# I saw the Tallis Scholars Last Night



## Oreb (Aug 8, 2013)

... and they were wonderful.

On their 40th anniversary world tour, performed some glorious crowd pleasers - Allegri's 'Miserere', Palestrina's 'Missa Papae Marcelli', Byrd's 'Tribue, Domine ...

A work by Arvo Part thrown in as well (I'm not an admirers of his, but they still did it well)

Back in 1984 I first heard their recording of the Allegri and the Palestrina and it was a literally life-changing experience. So it was a delight to see Peter Philips and his colleagues in the flesh.

An attentive, large audience, very appreciative (too much, perhaps - they insisted on clapping between movements of the mass, which was a bit annoying).


----------



## Ingélou (Feb 10, 2013)

Lucky you, it sounds fabulous ... wait a minute, why have I turned green?


----------



## mmsbls (Mar 6, 2011)

I have their recording of Allegri's 'Miserere', Palestrina's 'Missa Papae Marcelli', as well as Byrd, Desprez, Gesualdo, and others (Best of the Renaissance).
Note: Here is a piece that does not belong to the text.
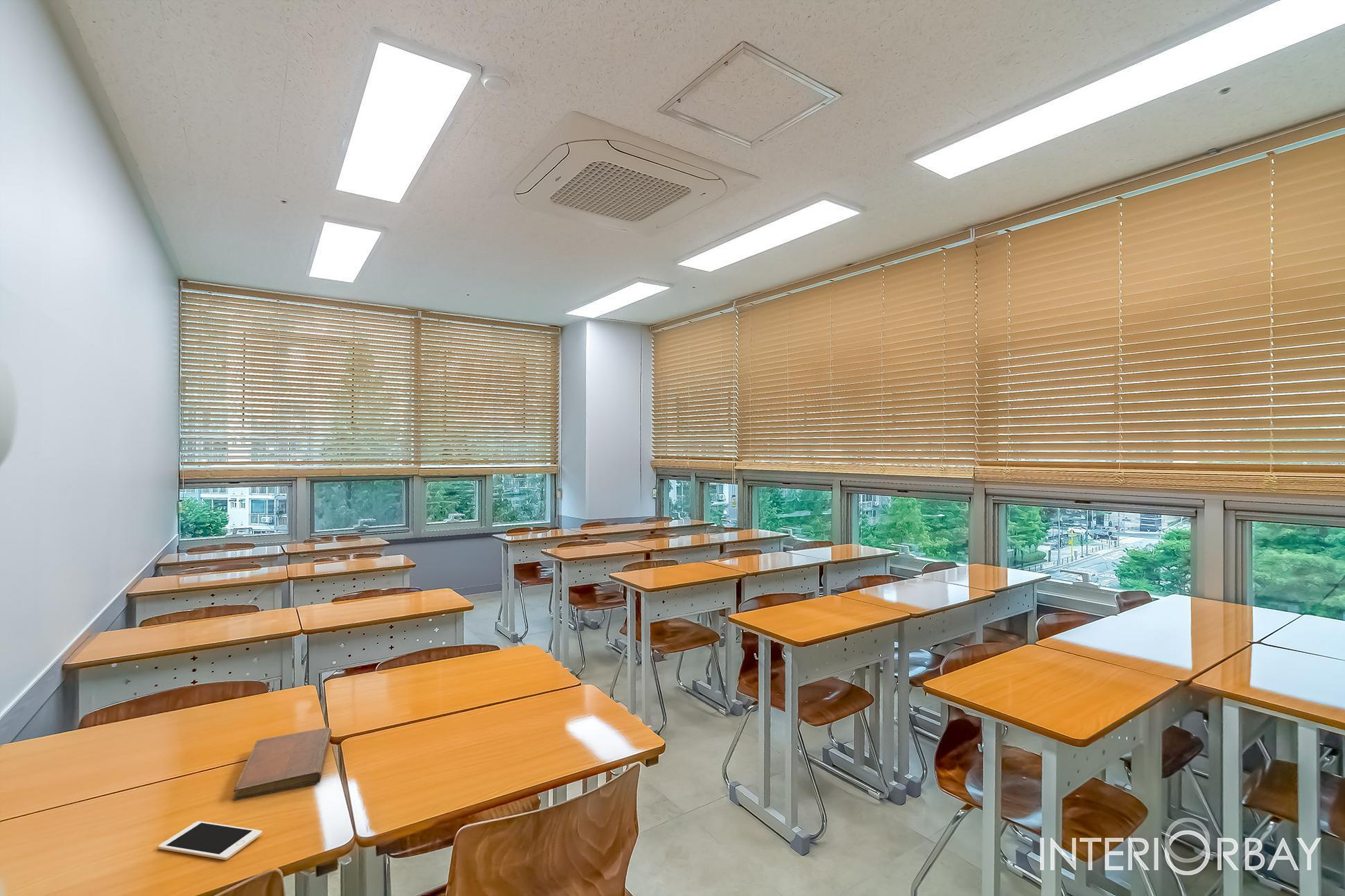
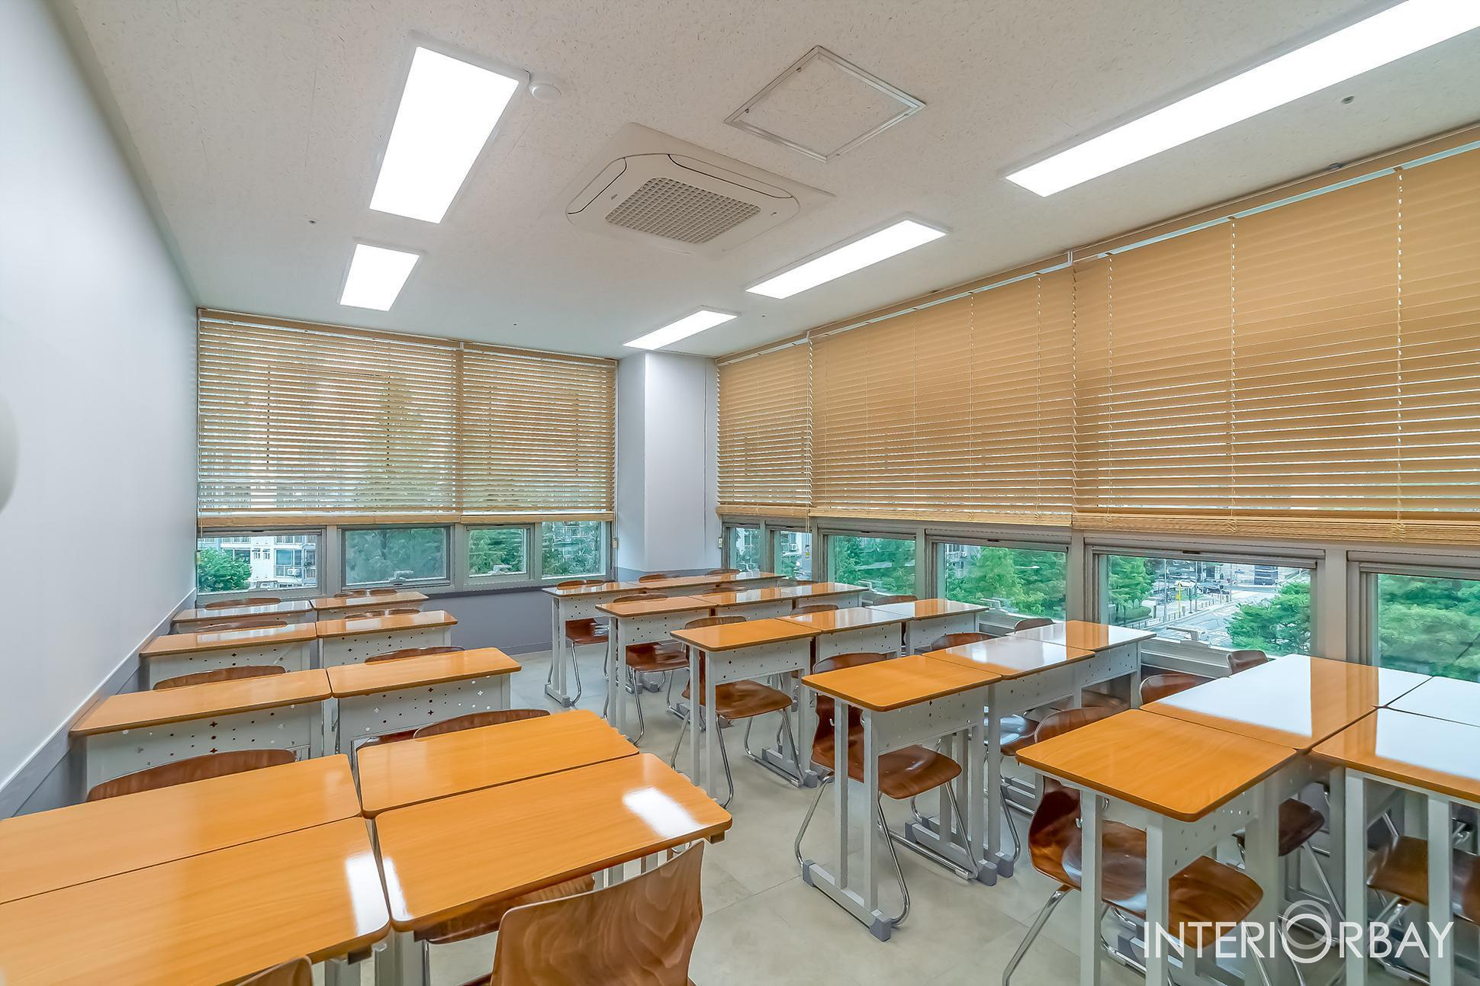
- cell phone [157,820,263,861]
- notebook [233,727,332,801]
I love many of those works. They also performed Tallis' _Spem in Alium_ on that recording. That work made me love Renaissance music for the first time. I would someday love to hear them perform that live.


----------



## Kivimees (Feb 16, 2013)

What a coincidence! I heard an interview on the radio this morning with Peter Phillips, the man in charge of the Tallis Scholars.

(He said he is a big Arvo Pärt fan )


----------



## Svelte Silhouette (Nov 7, 2013)

I love Philips and The Scholars but also Harry Christopher and the Sixteen as both are perfect at what they do


----------



## Blake (Nov 6, 2013)

I bet they were amazing. Glad to hear you enjoyed it and they were rightly acknowledged. The Scholars are top-shelf.


----------